▶ _Exercise_
Transcribe the stretch of entries below from the line with "greater range of" through the line with "AI triage and", exactly and with both ends included; leave out all other lines.

▶ _Task material_
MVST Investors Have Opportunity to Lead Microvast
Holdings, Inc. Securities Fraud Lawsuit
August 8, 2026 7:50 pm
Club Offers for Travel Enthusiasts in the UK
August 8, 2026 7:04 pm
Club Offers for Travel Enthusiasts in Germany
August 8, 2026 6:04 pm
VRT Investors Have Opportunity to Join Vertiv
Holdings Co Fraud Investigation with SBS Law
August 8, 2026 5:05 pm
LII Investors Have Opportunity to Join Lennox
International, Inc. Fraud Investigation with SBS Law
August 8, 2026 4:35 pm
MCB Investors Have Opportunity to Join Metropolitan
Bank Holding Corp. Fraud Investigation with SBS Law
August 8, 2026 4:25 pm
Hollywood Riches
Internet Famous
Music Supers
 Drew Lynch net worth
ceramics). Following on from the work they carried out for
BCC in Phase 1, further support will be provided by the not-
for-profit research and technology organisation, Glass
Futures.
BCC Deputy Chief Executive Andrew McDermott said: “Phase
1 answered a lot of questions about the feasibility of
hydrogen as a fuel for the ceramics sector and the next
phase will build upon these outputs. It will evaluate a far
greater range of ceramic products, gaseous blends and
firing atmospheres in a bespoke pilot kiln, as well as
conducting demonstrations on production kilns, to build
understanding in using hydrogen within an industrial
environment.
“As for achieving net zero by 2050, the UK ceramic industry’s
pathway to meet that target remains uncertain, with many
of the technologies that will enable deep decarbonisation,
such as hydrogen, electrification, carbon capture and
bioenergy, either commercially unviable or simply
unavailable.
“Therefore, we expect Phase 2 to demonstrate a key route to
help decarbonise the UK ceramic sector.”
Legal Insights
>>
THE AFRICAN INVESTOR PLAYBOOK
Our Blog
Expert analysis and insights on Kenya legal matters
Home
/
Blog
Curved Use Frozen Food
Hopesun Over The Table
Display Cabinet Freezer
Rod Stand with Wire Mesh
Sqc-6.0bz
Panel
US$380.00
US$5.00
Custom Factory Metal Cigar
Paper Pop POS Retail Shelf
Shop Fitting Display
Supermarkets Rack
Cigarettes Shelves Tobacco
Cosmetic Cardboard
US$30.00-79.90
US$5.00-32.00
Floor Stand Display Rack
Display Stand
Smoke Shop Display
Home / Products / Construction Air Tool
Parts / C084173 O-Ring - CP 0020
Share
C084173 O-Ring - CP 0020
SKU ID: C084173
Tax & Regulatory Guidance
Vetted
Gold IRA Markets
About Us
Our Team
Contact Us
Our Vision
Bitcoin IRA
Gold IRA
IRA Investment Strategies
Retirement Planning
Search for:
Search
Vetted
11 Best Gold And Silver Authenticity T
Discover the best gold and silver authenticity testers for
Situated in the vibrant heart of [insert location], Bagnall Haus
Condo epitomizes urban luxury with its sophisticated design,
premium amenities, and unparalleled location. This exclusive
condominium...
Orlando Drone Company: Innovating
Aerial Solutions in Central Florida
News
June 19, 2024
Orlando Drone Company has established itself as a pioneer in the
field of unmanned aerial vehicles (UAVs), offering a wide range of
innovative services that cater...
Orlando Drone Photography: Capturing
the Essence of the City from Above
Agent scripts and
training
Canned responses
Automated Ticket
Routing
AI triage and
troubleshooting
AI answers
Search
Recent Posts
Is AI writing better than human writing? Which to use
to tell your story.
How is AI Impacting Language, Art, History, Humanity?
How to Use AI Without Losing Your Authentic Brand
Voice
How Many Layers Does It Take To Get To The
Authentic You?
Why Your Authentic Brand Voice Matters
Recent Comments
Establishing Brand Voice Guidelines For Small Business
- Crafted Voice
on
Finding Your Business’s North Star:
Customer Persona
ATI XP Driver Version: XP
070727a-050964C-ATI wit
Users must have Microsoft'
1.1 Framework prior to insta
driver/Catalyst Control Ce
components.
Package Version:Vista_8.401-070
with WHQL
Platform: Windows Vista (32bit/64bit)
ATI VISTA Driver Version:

▶ _Result of this task_
greater range of ceramic products, gaseous blends and
firing atmospheres in a bespoke pilot kiln, as well as
conducting demonstrations on production kilns, to build
understanding in using hydrogen within an industrial
environment.
“As for achieving net zero by 2050, the UK ceramic industry’s
pathway to meet that target remains uncertain, with many
of the technologies that will enable deep decarbonisation,
such as hydrogen, electrification, carbon capture and
bioenergy, either commercially unviable or simply
unavailable.
“Therefore, we expect Phase 2 to demonstrate a key route to
help decarbonise the UK ceramic sector.”
Legal Insights
>>
THE AFRICAN INVESTOR PLAYBOOK
Our Blog
Expert analysis and insights on Kenya legal matters
Home
/
Blog
Curved Use Frozen Food
Hopesun Over The Table
Display Cabinet Freezer
Rod Stand with Wire Mesh
Sqc-6.0bz
Panel
US$380.00
US$5.00
Custom Factory Metal Cigar
Paper Pop POS Retail Shelf
Shop Fitting Display
Supermarkets Rack
Cigarettes Shelves Tobacco
Cosmetic Cardboard
US$30.00-79.90
US$5.00-32.00
Floor Stand Display Rack
Display Stand
Smoke Shop Display
Home / Products / Construction Air Tool
Parts / C084173 O-Ring - CP 0020
Share
C084173 O-Ring - CP 0020
SKU ID: C084173
Tax & Regulatory Guidance
Vetted
Gold IRA Markets
About Us
Our Team
Contact Us
Our Vision
Bitcoin IRA
Gold IRA
IRA Investment Strategies
Retirement Planning
Search for:
Search
Vetted
11 Best Gold And Silver Authenticity T
Discover the best gold and silver authenticity testers for
Situated in the vibrant heart of [insert location], Bagnall Haus
Condo epitomizes urban luxury with its sophisticated design,
premium amenities, and unparalleled location. This exclusive
condominium...
Orlando Drone Company: Innovating
Aerial Solutions in Central Florida
News
June 19, 2024
Orlando Drone Company has established itself as a pioneer in the
field of unmanned aerial vehicles (UAVs), offering a wide range of
innovative services that cater...
Orlando Drone Photography: Capturing
the Essence of the City from Above
Agent scripts and
training
Canned responses
Automated Ticket
Routing
AI triage and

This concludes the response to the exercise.